Baumberg’s take on conferences might be less familiar. He asserts that the conference system dominates science. Does it? Although I agree with him that topical conferences are the most valuable for interaction, I’m dubious about their importance in the life and social sciences, at least for leading researchers. Perhaps we need a new impact indicator for that part of the ecosystem?

The book offers intriguing insights into the grant system (the tensions around how to set goals and distribute funding for science) and technology-transfer problems (innovation in established enterprises). But Baumberg’s vignettes — such as one on how established technology suppressed innovation at photography company Kodak — whetted my appetite for more detailed examples.

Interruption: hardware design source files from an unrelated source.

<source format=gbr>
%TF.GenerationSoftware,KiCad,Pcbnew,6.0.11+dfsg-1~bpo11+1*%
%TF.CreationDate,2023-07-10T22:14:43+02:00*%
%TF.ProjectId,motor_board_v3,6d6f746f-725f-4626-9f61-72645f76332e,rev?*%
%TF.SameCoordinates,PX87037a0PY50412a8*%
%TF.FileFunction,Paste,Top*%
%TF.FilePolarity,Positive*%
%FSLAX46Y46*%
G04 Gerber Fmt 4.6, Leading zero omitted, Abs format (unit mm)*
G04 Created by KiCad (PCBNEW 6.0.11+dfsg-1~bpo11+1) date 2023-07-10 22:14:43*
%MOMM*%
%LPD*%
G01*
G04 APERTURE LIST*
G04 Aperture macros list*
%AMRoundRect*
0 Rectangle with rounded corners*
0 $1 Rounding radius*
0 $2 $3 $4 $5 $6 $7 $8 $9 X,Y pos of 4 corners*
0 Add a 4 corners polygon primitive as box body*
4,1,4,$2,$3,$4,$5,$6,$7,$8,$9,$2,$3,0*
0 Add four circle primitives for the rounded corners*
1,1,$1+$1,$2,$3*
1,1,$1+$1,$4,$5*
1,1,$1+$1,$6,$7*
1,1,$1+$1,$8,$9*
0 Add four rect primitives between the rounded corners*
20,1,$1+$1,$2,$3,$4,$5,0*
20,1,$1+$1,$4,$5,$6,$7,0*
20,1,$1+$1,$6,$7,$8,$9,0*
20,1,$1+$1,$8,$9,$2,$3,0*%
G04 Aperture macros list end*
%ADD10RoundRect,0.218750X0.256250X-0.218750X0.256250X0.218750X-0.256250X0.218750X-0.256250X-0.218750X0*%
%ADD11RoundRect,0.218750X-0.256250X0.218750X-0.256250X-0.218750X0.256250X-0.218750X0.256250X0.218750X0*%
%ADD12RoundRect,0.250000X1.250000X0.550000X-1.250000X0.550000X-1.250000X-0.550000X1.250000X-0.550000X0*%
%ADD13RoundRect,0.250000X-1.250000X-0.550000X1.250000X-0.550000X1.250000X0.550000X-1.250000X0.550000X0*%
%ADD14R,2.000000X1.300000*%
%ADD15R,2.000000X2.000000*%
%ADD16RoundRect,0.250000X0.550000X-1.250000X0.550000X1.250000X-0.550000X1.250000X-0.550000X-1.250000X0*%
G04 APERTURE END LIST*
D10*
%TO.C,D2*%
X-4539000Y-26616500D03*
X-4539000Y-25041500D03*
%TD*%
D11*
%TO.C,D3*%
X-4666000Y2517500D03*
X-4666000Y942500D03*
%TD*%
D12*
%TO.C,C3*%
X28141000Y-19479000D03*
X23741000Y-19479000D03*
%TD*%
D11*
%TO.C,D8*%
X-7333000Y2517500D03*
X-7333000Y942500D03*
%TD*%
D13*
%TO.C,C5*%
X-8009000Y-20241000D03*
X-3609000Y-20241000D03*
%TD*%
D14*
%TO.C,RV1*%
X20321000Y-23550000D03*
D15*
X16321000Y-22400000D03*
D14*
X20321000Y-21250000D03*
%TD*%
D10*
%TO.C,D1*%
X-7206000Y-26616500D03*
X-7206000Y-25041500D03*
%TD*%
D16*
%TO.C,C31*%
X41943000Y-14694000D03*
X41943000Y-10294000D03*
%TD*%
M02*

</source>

Elsewhere, he draws attention to the policy challenge of training too many young researchers with too little funding per head, and comments on the over-supply of postdocs, in an echo of UK and US reports. How this can be managed, and how the situation is different in China — still in a growth phase — deserved much more space.

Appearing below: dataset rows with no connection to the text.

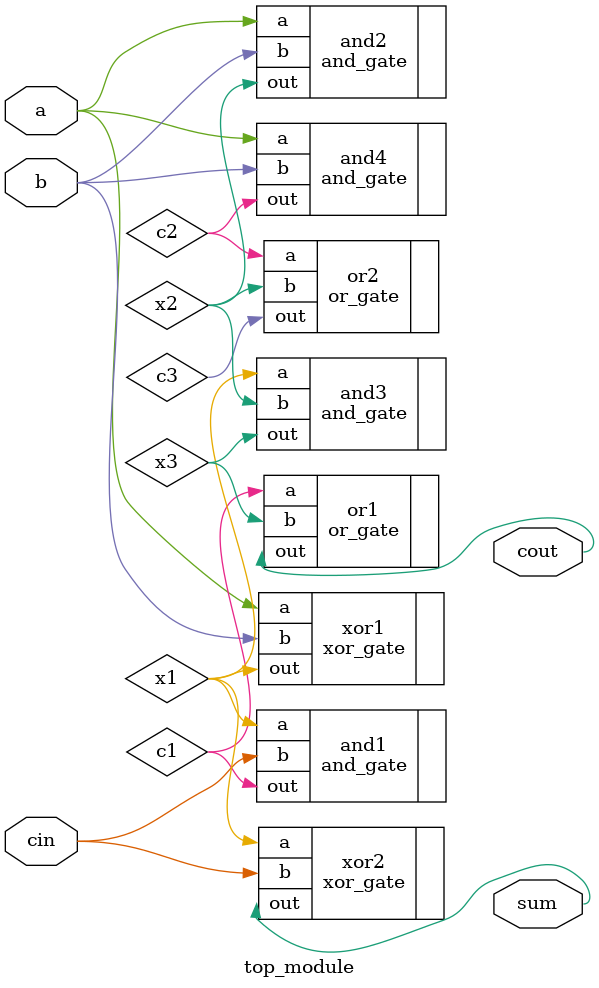
<source format=sv>
module top_module (
    input a,
    input b,
    input cin,
    output cout,
    output sum
);

    // Internal signals
    wire x1, x2, x3;
    wire c1, c2, c3;

    // Instantiate XOR and AND gates
    xor_gate xor1(.a(a), .b(b), .out(x1));
    xor_gate xor2(.a(x1), .b(cin), .out(sum));
    and_gate and1(.a(x1), .b(cin), .out(c1));
    and_gate and2(.a(a), .b(b), .out(x2));
    and_gate and3(.a(x1), .b(x2), .out(x3));
    and_gate and4(.a(a), .b(b), .out(c2));
    or_gate or1(.a(c1), .b(x3), .out(cout));
    or_gate or2(.a(c2), .b(x2), .out(c3));

endmodule

</source>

Baumberg’s recommendations for change are admirably succinct. Rightly, in my view, he tackles the overabundance of scientists and the benefits of constraining the pipeline. He proposes changes in funding distribution to restore diversity of ideas. He calls for better conferences attended by fewer people, and for improving tools through artificial intelligence and customized knowledge retrieval. He commends open access and open data, and proposes open instrumentation.

I was pleased to see that he enjoins leaders to nurture more-considered postdoctoral careers and to ensure that organizations manage people and projects more consistently. The latter point came up repeatedly in an as-yet unpublished survey for the advocacy group Universities UK on international collaboration. A key benefit of the European framework research-funding programmes has been the establishment of sound, consistent regional bureaucracy.

I enjoyed much of The Secret Life of Science, but it has idiosyncrasies. It is definitely not about the whole research base. Baumberg suggests bringing in social scientists to help identify scientific ecosystem services (intuition, for example), yet he fails to point out that social scientists such as Robert K. Merton have influenced the structure and practice of science in the United States.

I wondered who this book is for. It lacks the accessible style and high-quality graphs and images that would be useful to the aspiring scientist. And for the academic, it has not a single reference, so it is impossible to follow sources and difficult to distinguish between Baumberg’s original thinking and what he draws from reading. I found this problematic in sections touching on my research areas of tracking collaboration and impact through publishing. Some statements, such as those on citation patterns, are highly simplified, and there is no link to the substantial research background or reports such as The Metric Tide (2015). Elsewhere, the very extensive work on ‘the science of science’ in many countries, particularly that from the US National Science Foundation, is not recognized.

Baumberg sees The Secret Life of Science as providing a bird’s-eye view that “scientists and public alike have lacked”. I found his perspective more particular than that. But that does not detract from the validity of the narrative, nor the high value of the final discussion.